First, I'm SO new here that I haven't yet figured out how to search "within" a forum. That said, maybe some of you can share some of your carving specific travel jigs.

This year I'm going to a RV Park in s. Florida where they say they do carving. So I cobbled together a vice jigs that will supply all my needs for my current projects. (Reed and waterleaf molding for a new door for a antique drop front desk and 3 female forms that will support a tabletop.) Here's some photos.

Setup for Reed molding. Basically two anchor points with wedges to keep the elevation index's tight to the reed.
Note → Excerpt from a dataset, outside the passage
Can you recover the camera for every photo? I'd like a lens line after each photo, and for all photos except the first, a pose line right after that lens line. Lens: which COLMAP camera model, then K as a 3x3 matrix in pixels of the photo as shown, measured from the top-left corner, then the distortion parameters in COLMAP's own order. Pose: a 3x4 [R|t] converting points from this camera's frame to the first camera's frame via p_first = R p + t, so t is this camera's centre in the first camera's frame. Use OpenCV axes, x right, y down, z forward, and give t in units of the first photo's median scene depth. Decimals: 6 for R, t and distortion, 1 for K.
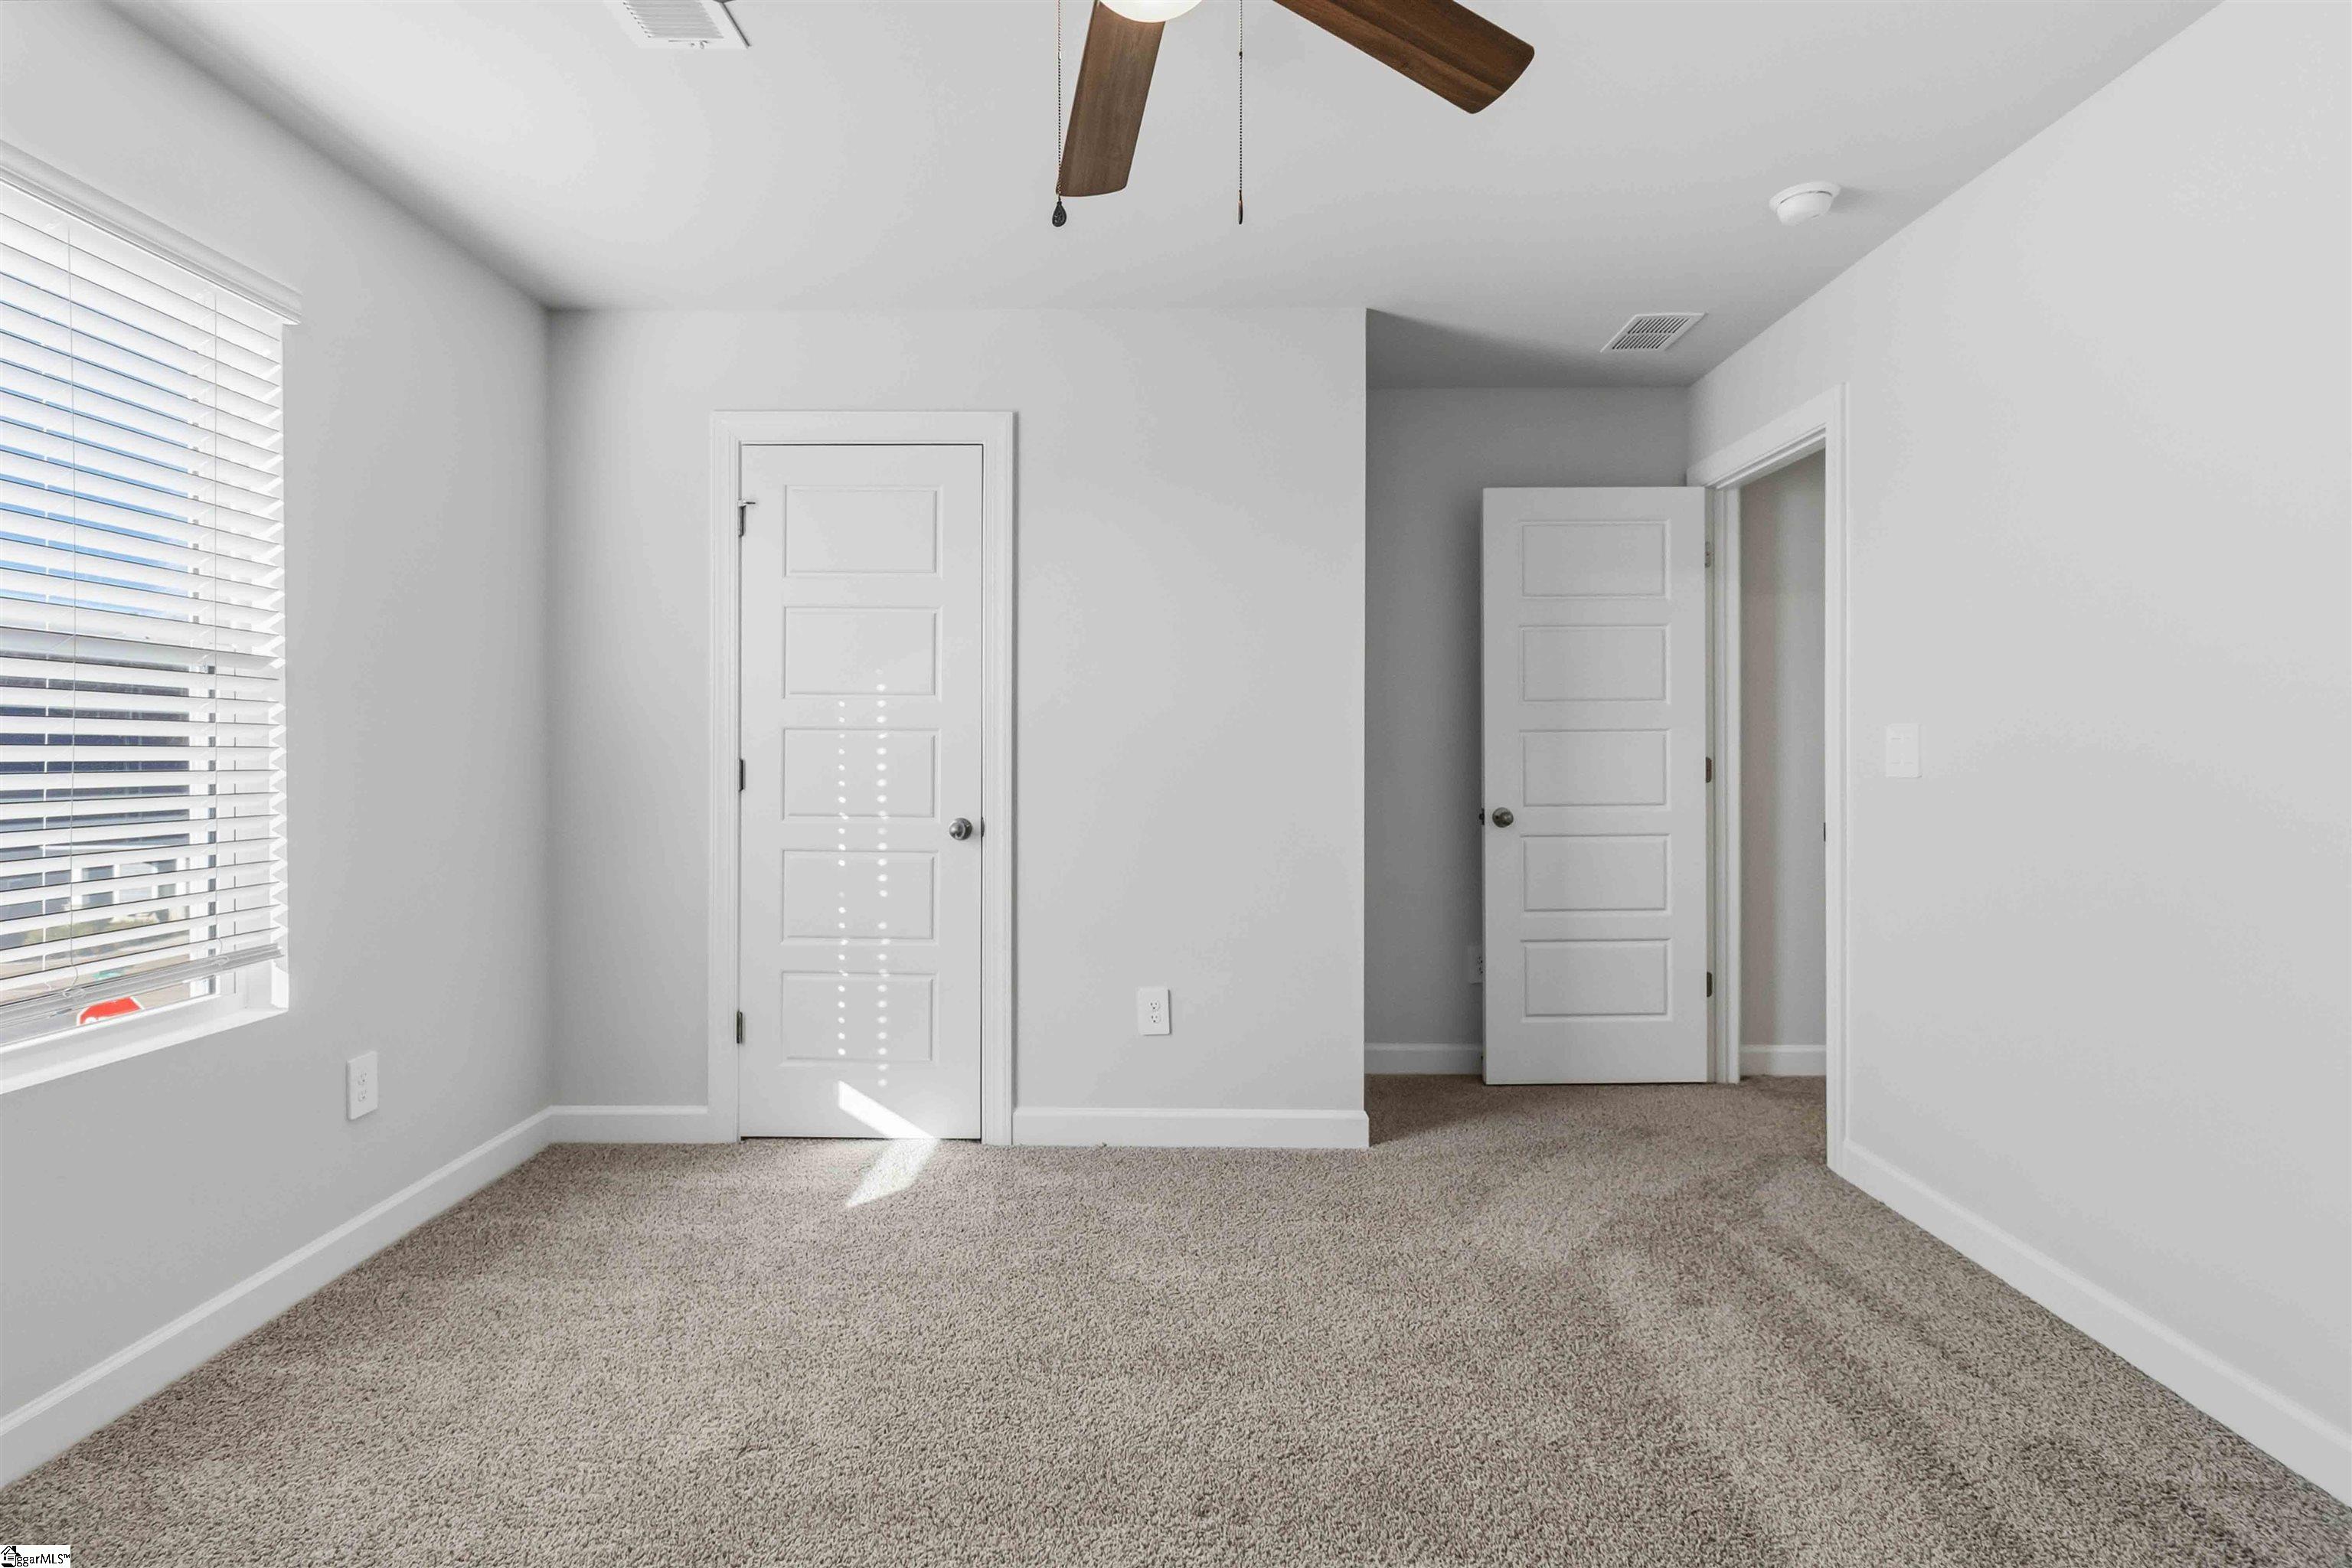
lens RADIAL K [[1112.2, 0, 1173.0], [0, 1112.2, 780.9], [0, 0, 1]] dist [0.016031, 0.003153]
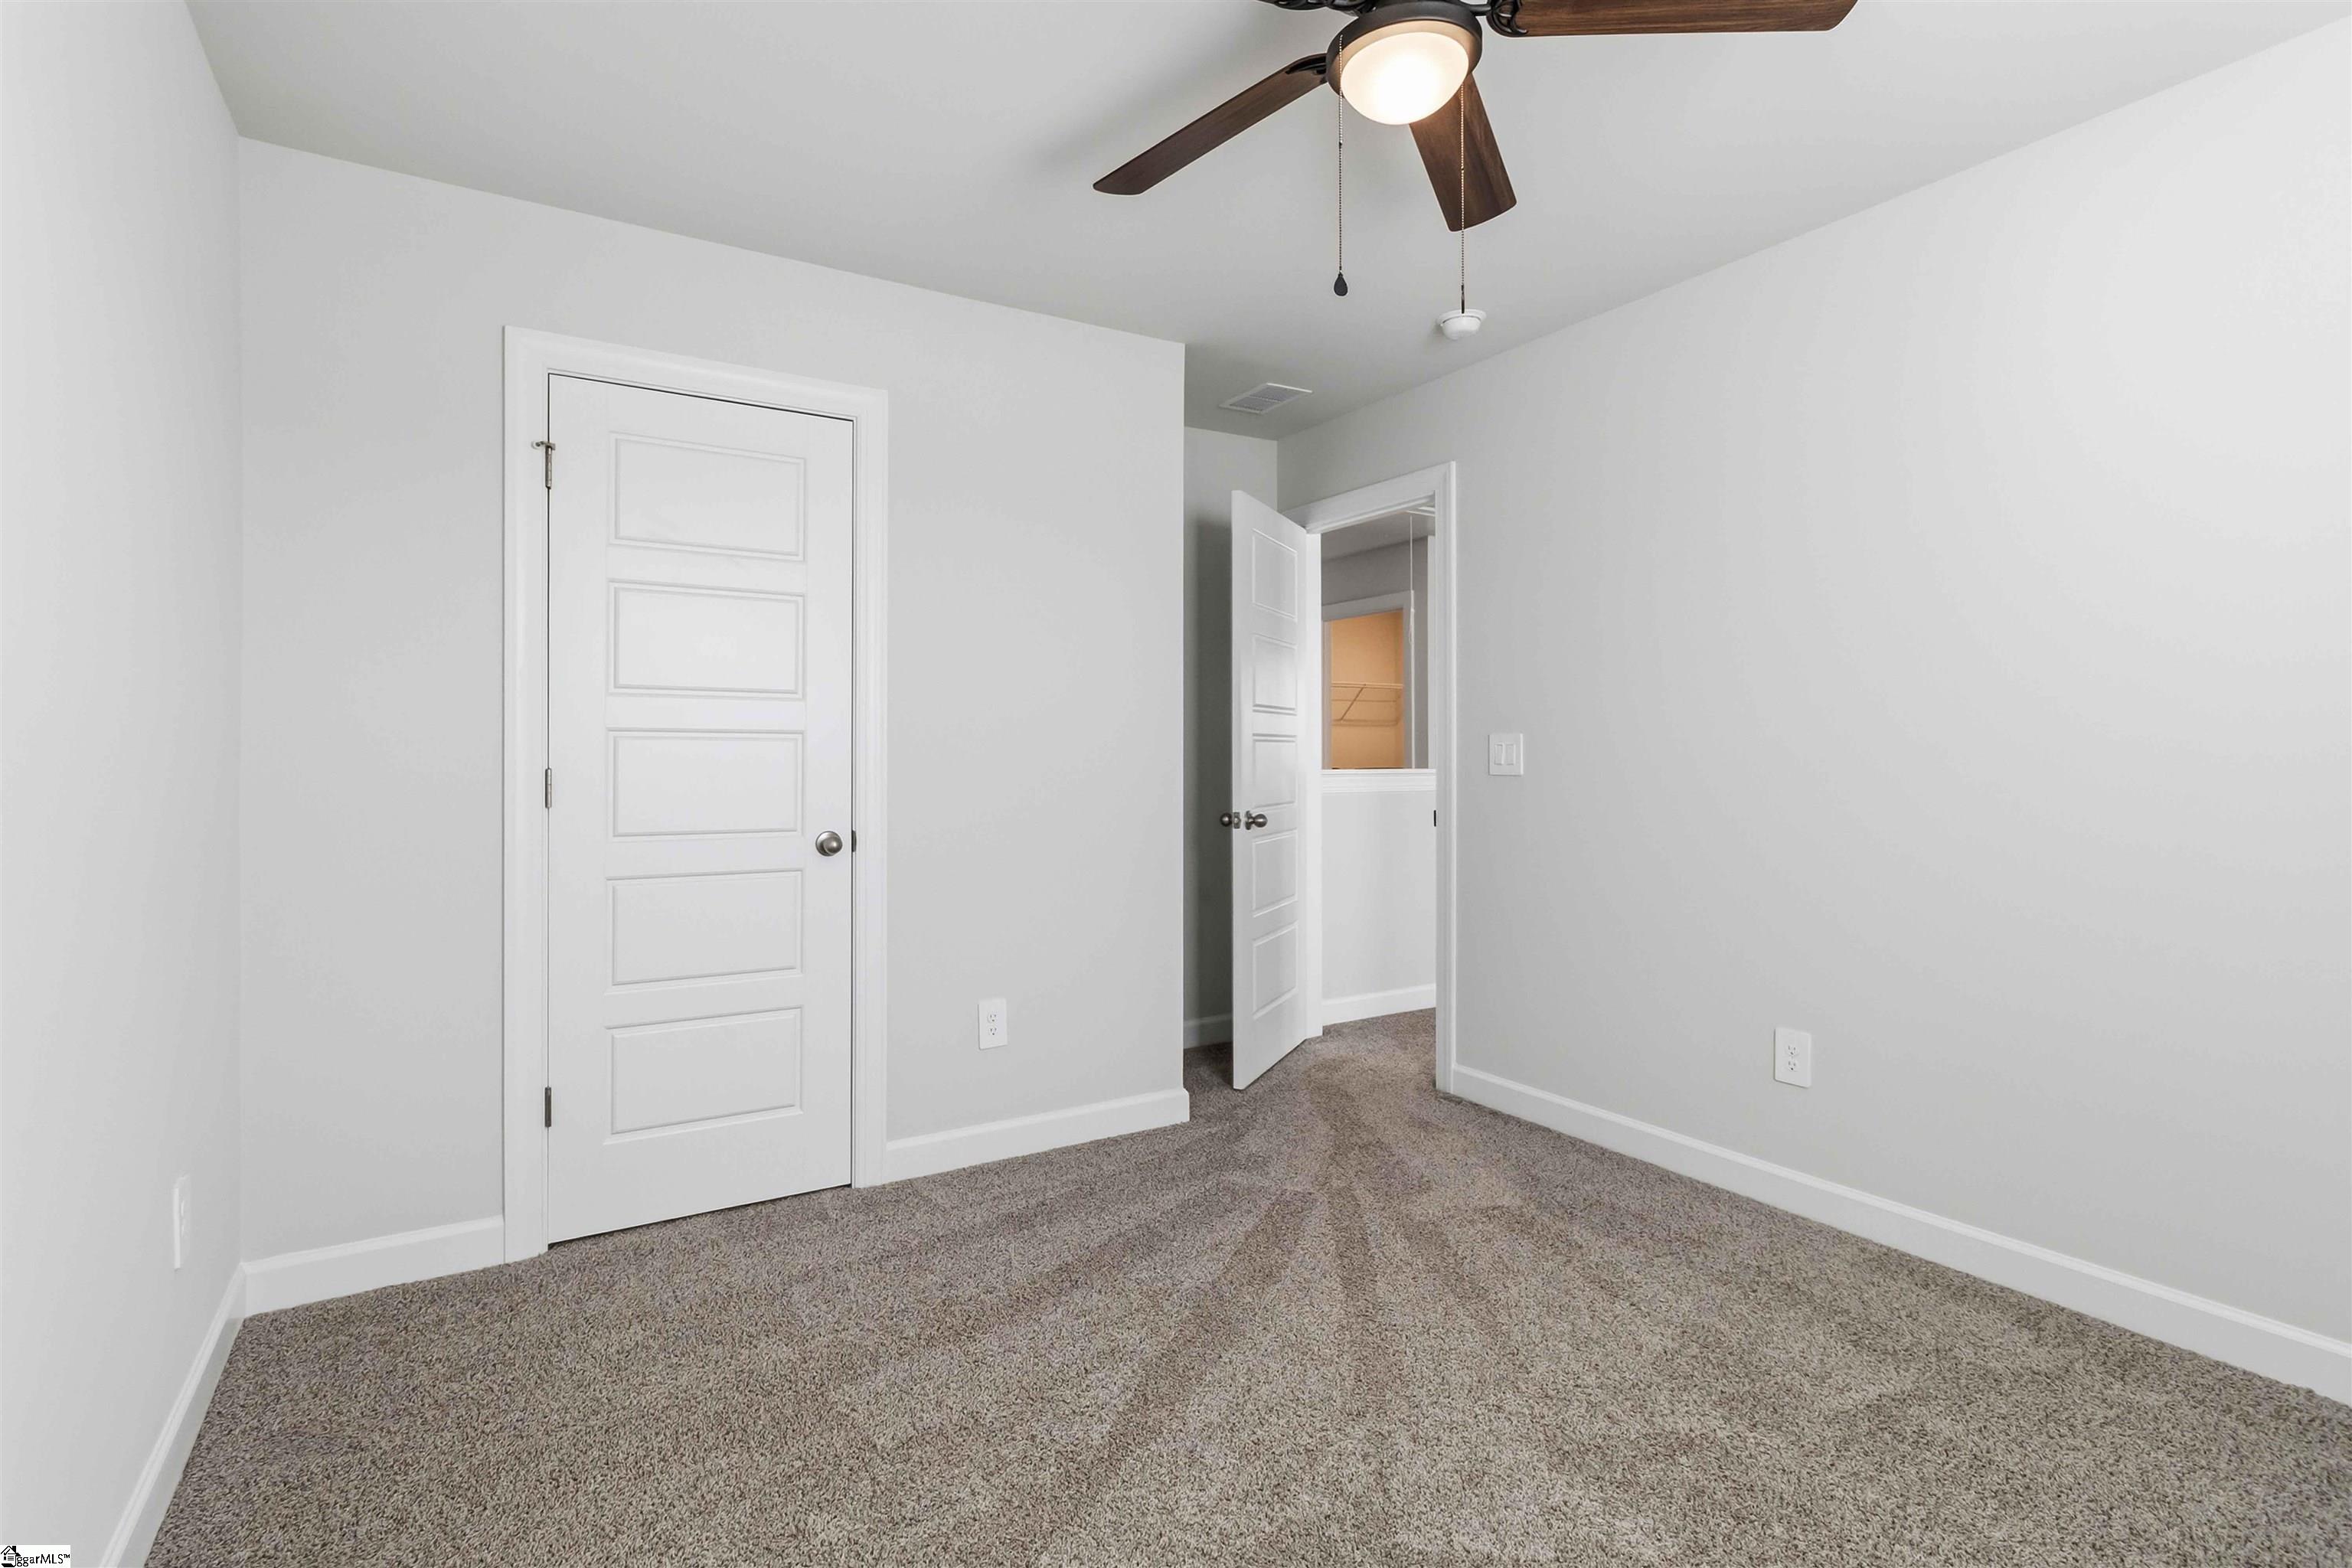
lens RADIAL K [[1112.2, 0, 1179.3], [0, 1112.2, 782.3], [0, 0, 1]] dist [0.016031, 0.003153]
pose [[0.824025, -0.001589, 0.566552, -0.463450], [0.013501, 0.999767, -0.016832, 0.013990], [-0.566393, 0.021519, 0.823854, 0.096157]]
Just noticed that the desatco clamp wasn't set. I use them to prevent lateral move.









Here is with my poor man's all position vise.


----------



## Planeman40 (Nov 3, 2010)

I rigged up that exact same water pipe vise for carving. I bolted it to a flat plywood seat to sit on. Anywhere you can sit you can carve.


----------



## Phil32 (Aug 31, 2018)

It looks like you have planned well for carving at the RV park in Florida, or anywhere else in your travels. The RV park will probably have a group meeting space with folding tables & chairs, so anything specialized to carving has to be supplied by the carvers. I have found it fairly easy to adapt my carving to RV travel.


----------



## Carvendive (Dec 18, 2018)

> ... The RV park will probably have a group meeting space with folding tables & chairs, ...
> 
> - Phil32


Hadn't thought about that, they may have nothing suitable to clamp my jig to. I'll call and see what's provided. Thanks for the heads up Phil32!


----------